EXCERPT PROVIDED:
Re: chunk size (was Re: Time to deprecate old RAID formats?)

2007-10-23 Thread Doug Ledford
On Tue, 2007-10-23 at 21:21 +0200, Michal Soltys wrote:
 Doug Ledford wrote:
  
  Well, first I was thinking of files in the few hundreds of megabytes
  each to gigabytes each, and when they are streamed, they are streamed at
  a rate much lower than the full speed of the array, but still at a fast
  rate.  How parallel the reads are then would tend to be a function of
  chunk size versus streaming rate. 
 
 Ahh, I see now. Thanks for explanation.
 
 I wonder though, if setting large readahead would help, if you used larger 
 chunk size. Assuming other options are not possible - i.e. streaming from 
 larger buffer, while reading to it in a full stripe width at least.

Probably not.  All my trial and error in the past with raid5 arrays and
various situations that would cause pathological worst case behavior
showed that once reads themselves reach 16k in size, and are sequential
in nature, then the disk firmware's read ahead kicks in and your
performance stays about the same regardless of increasing your OS read
ahead.  In a nutshell, once you've convinced the disk firmware that you
are going to be reading some data sequentially, it does the rest.  With
a large stripe size (say 256k+), you'll trigger this firmware read ahead
fairly early on in reading any given stripe, so you really don't buy
much by reading the next stripe before you need it, and in fact can end
up wasting a lot of RAM trying to do so, hurting overall performance.

  
  I'm not familiar with the benchmark you are referring to.
  
 
 I was thinking about 
 http://www.mail-archive.com/linux-raid@vger.kernel.org/msg08461.html
 
 with small discussion that happend after that.
-- 
Doug Ledford [EMAIL PROTECTED]
  GPG KeyID: CFBFF194
  http://people.redhat.com/dledford

Infiniband specific RPMs available at
  http://people.redhat.com/dledford/Infiniband


signature.asc
Description: This is a digitally signed message part


Re: chunk size (was Re: Time to deprecate old RAID formats?)

2007-10-20 Thread Doug Ledford
On Sat, 2007-10-20 at 00:43 +0200, Michal Soltys wrote:
 Doug Ledford wrote:
  course, this comes at the expense of peak throughput on the device.
  Let's say you were building a mondo movie server, where you were
  streaming out digital movie files.  In that case, you very well may care
  more about throughput than seek performance since I suspect you wouldn't
  have many small, random reads.  Then I would use a small chunk size,
  sacrifice the seek performance, and get the throughput bonus of parallel
  reads from the same stripe on multiple disks.  On the other hand, if I
  
 
 Out of curiosity though - why wouldn't large chunk work well here ? If you 
 stream video (I assume large files, so like a good few MBs at least), the 
 reads are parallel either way.

Collection entries:
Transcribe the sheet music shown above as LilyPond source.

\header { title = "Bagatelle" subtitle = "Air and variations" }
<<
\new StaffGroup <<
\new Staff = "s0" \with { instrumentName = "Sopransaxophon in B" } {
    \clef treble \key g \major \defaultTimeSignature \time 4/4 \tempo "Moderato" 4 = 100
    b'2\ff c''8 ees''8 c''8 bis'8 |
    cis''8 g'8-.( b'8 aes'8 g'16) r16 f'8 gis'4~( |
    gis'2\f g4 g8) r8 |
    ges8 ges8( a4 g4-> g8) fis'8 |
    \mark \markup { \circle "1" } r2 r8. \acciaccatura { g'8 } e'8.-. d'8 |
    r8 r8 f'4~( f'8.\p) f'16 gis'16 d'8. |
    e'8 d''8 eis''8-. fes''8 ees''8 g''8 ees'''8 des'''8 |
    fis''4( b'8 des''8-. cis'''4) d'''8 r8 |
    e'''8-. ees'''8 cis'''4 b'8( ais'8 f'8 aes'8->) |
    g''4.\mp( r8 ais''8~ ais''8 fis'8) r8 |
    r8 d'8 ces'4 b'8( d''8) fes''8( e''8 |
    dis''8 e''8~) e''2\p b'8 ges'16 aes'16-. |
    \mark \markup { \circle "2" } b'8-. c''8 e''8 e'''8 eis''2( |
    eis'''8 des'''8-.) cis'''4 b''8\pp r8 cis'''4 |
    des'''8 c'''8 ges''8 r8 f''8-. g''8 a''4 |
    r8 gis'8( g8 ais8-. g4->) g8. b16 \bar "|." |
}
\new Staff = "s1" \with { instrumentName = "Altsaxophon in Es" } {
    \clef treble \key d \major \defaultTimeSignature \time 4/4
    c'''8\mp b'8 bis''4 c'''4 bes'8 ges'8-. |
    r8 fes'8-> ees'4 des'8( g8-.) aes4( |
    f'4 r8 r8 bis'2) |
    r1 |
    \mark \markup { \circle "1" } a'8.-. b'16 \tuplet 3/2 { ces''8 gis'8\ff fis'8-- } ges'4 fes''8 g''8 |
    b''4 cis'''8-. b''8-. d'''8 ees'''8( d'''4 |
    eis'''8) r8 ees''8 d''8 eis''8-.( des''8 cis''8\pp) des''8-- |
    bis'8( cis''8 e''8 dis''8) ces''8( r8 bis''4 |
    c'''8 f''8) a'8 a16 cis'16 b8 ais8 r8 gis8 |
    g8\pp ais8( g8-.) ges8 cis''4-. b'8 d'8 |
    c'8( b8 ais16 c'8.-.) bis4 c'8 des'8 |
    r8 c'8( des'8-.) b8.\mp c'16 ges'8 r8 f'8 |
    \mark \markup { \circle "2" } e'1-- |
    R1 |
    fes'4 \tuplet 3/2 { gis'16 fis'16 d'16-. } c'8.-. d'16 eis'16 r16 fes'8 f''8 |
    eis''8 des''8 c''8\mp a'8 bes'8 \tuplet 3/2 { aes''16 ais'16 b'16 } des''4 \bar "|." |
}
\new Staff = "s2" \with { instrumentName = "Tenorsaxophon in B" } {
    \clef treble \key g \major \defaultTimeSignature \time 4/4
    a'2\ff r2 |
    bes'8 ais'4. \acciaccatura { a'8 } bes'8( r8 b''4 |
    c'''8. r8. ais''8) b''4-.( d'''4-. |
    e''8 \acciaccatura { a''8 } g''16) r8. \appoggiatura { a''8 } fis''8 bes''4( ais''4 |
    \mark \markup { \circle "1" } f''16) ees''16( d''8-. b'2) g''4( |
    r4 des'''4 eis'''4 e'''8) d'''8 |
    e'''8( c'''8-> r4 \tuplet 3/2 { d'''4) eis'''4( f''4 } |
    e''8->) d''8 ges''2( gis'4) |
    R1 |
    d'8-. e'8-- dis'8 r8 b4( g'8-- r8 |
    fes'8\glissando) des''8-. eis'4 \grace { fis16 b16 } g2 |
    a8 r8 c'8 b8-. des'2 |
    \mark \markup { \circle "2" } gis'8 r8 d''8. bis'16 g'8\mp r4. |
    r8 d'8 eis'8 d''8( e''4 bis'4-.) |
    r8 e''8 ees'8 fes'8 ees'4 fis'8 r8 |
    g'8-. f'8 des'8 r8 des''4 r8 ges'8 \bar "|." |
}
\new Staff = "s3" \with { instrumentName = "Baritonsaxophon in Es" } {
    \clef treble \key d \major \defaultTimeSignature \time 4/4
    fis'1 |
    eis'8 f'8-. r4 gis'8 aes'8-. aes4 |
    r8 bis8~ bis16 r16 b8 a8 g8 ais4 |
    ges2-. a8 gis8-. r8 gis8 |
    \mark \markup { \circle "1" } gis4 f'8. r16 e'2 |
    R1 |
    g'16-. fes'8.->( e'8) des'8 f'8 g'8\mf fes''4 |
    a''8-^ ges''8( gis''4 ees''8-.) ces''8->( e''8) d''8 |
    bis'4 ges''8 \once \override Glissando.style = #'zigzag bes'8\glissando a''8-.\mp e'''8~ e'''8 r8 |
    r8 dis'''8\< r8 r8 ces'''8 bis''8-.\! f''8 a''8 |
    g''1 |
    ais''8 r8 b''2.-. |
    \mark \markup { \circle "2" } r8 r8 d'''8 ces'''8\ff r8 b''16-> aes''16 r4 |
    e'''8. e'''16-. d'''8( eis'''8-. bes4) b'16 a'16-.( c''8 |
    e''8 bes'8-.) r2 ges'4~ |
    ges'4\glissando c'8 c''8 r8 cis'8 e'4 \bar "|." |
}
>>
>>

EXERCISE OBJECTIVE: Can you quote everything in the RAID chunk size thread from "2007-10-23 Thread Doug" down to "Thanks for explanation."?

ANSWER TO THE EXERCISE:
2007-10-23 Thread Doug Ledford
On Tue, 2007-10-23 at 21:21 +0200, Michal Soltys wrote:
 Doug Ledford wrote:
  
  Well, first I was thinking of files in the few hundreds of megabytes
  each to gigabytes each, and when they are streamed, they are streamed at
  a rate much lower than the full speed of the array, but still at a fast
  rate.  How parallel the reads are then would tend to be a function of
  chunk size versus streaming rate. 
 
 Ahh, I see now. Thanks for explanation.